18.2Force majeure on the side of Sisow is involved when an external condition partially or fully impedes Sisow’s fulfilment of its obligations towards the Merchant or when it cannot be reasonably expected that Sisow can fulfil such obligations regardless of whether this condition (these conditions) could have been foreseen when the Agreement was entered into. These conditions include, in any case but not exclusively: – obligations imposed by the government which have consequences for the provision of the services to be provided by Sisow; – deficiency of items, equipment, software and digital infrastructure of third parties, the use of which is necessary for the the Service to be provided by Sisow; – shortcoming of suppliers of Sisow of the other third parties, such as e.g. internet providers and telecom operators, on whose service Sisow is partly dependent for the performance of its obligations; – disruptions of internet, computer network or telecommunications facilities or other (digital) infrastructure; – failure of the electricity supply; – staffing; – strike; – unavailability of one or more essential staff members; – fire and flooding; – war; – extreme weather conditions and natural disasters; – external disturbances.
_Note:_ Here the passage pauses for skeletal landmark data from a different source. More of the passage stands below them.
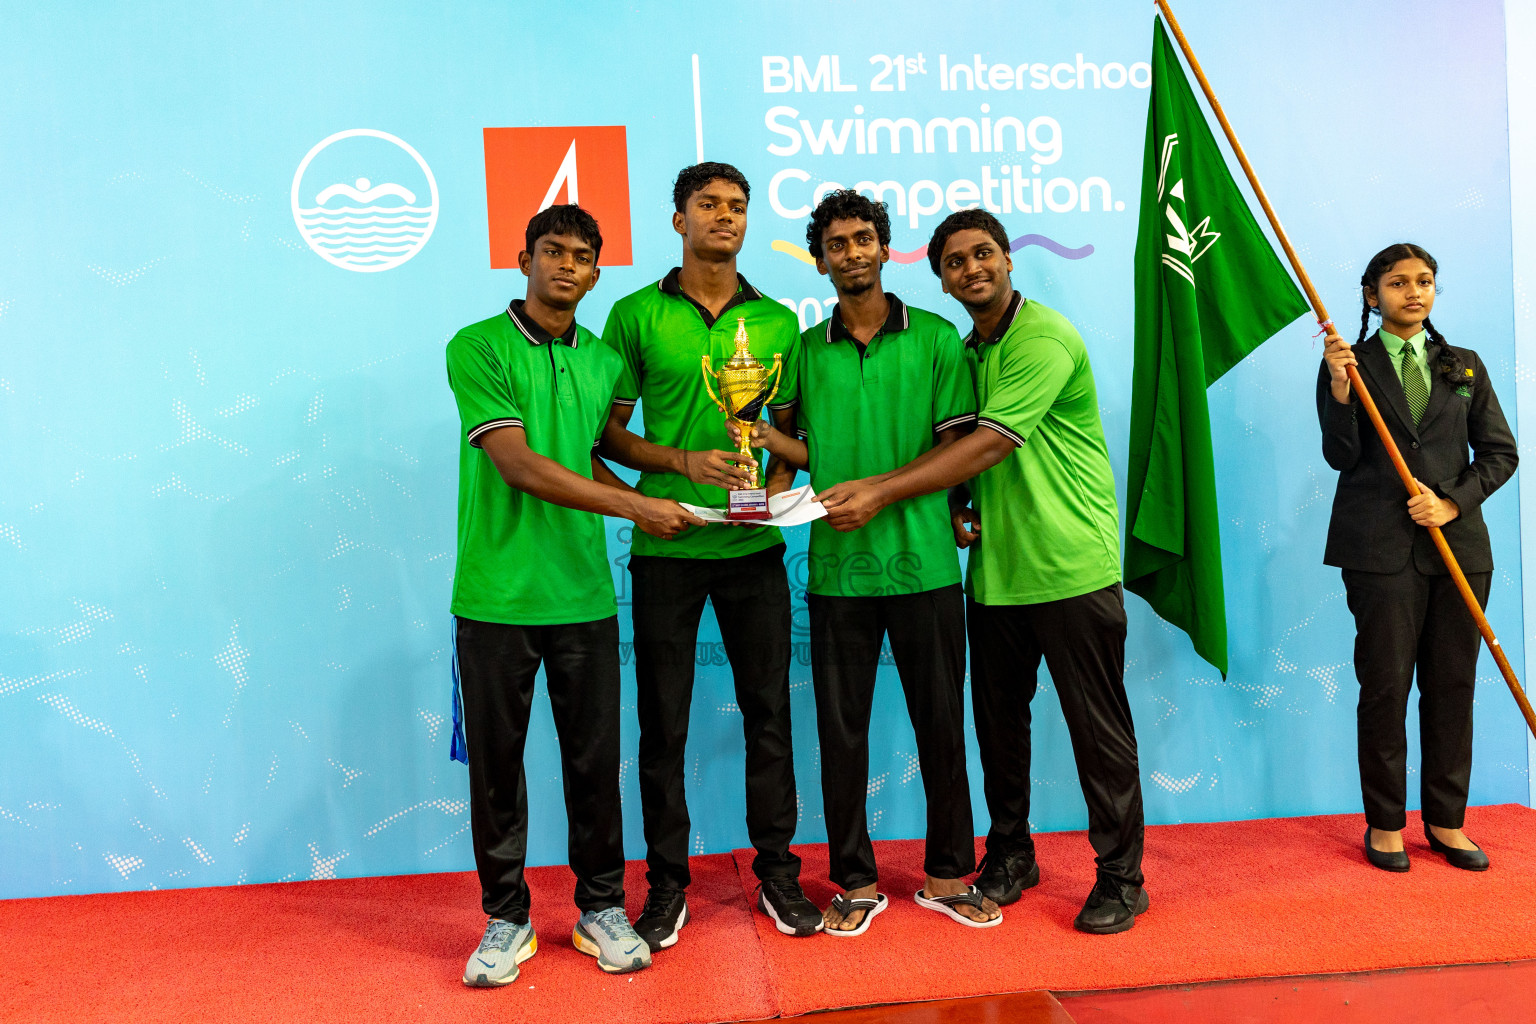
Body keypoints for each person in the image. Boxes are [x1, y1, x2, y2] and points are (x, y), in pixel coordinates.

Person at [811, 209, 1148, 934]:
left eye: (983, 254)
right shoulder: (968, 350)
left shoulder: (1042, 338)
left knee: (1099, 733)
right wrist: (959, 504)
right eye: (956, 262)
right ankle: (1012, 855)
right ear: (939, 276)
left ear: (1008, 259)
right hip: (994, 576)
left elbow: (991, 442)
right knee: (1000, 732)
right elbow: (960, 455)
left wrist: (875, 492)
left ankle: (1122, 877)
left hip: (1071, 569)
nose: (972, 270)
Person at [446, 204, 703, 987]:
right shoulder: (477, 346)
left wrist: (678, 472)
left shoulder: (600, 361)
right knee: (498, 768)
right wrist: (637, 506)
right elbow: (520, 463)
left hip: (585, 598)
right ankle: (506, 919)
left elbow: (587, 460)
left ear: (597, 272)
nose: (567, 265)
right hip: (495, 598)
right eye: (552, 251)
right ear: (522, 260)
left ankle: (599, 908)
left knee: (594, 763)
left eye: (582, 256)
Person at [735, 190, 999, 934]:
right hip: (837, 573)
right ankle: (853, 881)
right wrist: (759, 447)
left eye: (863, 239)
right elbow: (810, 453)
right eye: (836, 244)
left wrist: (940, 507)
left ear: (886, 249)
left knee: (943, 727)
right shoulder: (803, 355)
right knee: (841, 735)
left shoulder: (939, 339)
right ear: (820, 262)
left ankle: (949, 874)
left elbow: (957, 451)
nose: (851, 253)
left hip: (925, 569)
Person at [598, 162, 821, 946]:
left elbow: (791, 438)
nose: (723, 218)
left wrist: (775, 494)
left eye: (736, 207)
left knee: (770, 715)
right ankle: (664, 888)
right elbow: (610, 436)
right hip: (668, 552)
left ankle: (779, 877)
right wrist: (680, 465)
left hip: (751, 551)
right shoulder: (633, 315)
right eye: (707, 206)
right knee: (664, 727)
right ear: (677, 220)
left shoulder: (778, 324)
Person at [1318, 242, 1516, 873]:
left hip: (1458, 551)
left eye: (1425, 281)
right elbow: (1340, 457)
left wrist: (1452, 504)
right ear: (1371, 296)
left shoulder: (1464, 367)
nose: (1414, 291)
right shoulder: (1350, 364)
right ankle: (1385, 823)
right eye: (1397, 282)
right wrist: (1340, 390)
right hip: (1379, 555)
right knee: (1385, 687)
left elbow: (1500, 454)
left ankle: (1446, 822)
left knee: (1453, 686)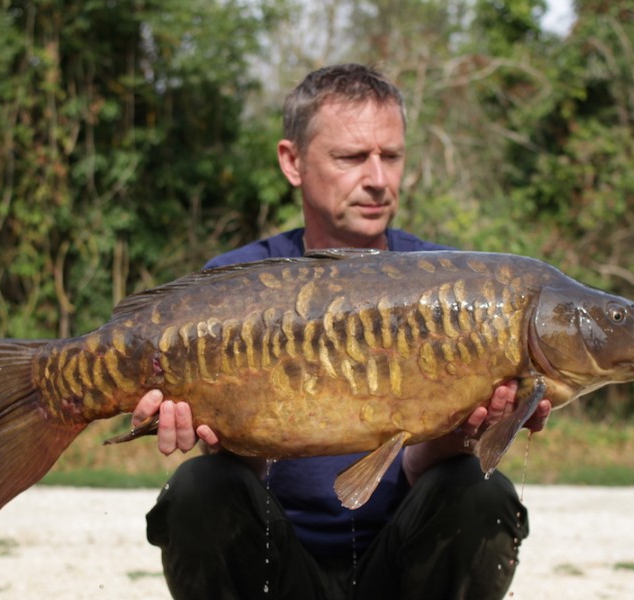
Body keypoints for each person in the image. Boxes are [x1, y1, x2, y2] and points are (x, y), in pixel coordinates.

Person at [133, 63, 552, 599]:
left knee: (479, 490)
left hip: (398, 570)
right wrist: (223, 435)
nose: (378, 179)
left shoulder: (453, 286)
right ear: (293, 162)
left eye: (392, 156)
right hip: (277, 570)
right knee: (200, 486)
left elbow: (419, 470)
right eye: (352, 158)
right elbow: (247, 474)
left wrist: (462, 435)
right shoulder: (233, 288)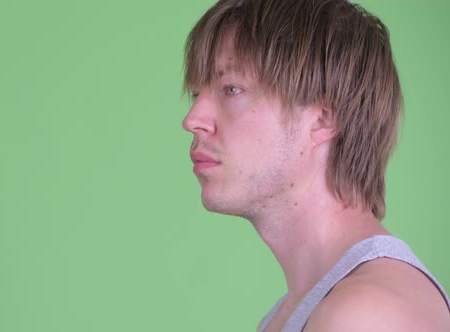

18.3If the force majeure situation lasts for more than fourteen days and/or it is determined in advance that the force majeure situation shall last for at least fourteen days, the Parties shall have the right to terminate the Agreement.
18.4If Sisow has already partly fulfilled its obligations or can only fulfil its obligations in part when the force majeure situation occurs, Sisow shall be authorized to invoice the already supplied service or the part of the service that can be supplied, respectively, separately and the Merchant must pay this invoice as if it concerned a separate agreement.
19.COMPLAINTS
19.1If the Merchant should discover that there are (or may be) errors or defects in the Service provided by Sisow or that Sisow is in default in some other way, the Merchant must declare Sisow in default within 30 calendar days after discovering the error, defect or default in writing. The notice of default must contain a description that is the fullest and most detailed possible of the shortcoming so that Sisow can respond appropriately.
19.2A complaint shall not suspend the payment obligation of the Merchant. Sisow is not required to accept a complaint for processing as long as the Merchant still has any unpaid invoices.
20.CURRENCY
20.1If the Merchant accepts payments in a different Currency than the one used to pay the Merchant, Sisow shall pay out the amounts in the currency used by the Financial Institution for making payments. The Merchant cannot call Sisow to account about the exchange rate used.
21.APPLICABLE RIGHT AND CHOICE OF FORUM
21.1The Agreement between Sisow and the Merchant and everything that arises from this shall be governed by Dutch law.
21.2The applicability of the Vienna Sales Convention is excluded.
21.3Any dispute regarding the formation, explanation or execution and/or any other aspect of the Agreement and the General Terms and Conditions shall, in the first instance, be submitted to the competent court of the district court of ‘s-Hertogenbosch.
22.FINAL STIPULATIONS
22.1Sisow and the Foundation are entitled to use the services of third parties when executing the Agreement.
22.2The data with regard to (the execution of) the Agreement kept by Sisow, the Foundation or third parties which they may have engaged serves as full proof with regard to the Merchant unless the Merchant proves otherwise.
22.3All taxes that are due and payable with regard to the Agreement and the General Terms and Conditions or that may be levied in the future, shall be at the expense of the Merchant.
22.4Sisow is entitled to transfer the legal relationship(s) with the Merchant that arises from the Agreement to a third party. By entering into the Agreement, the Merchant gives permission for this in advance unconditionally and irrevocably.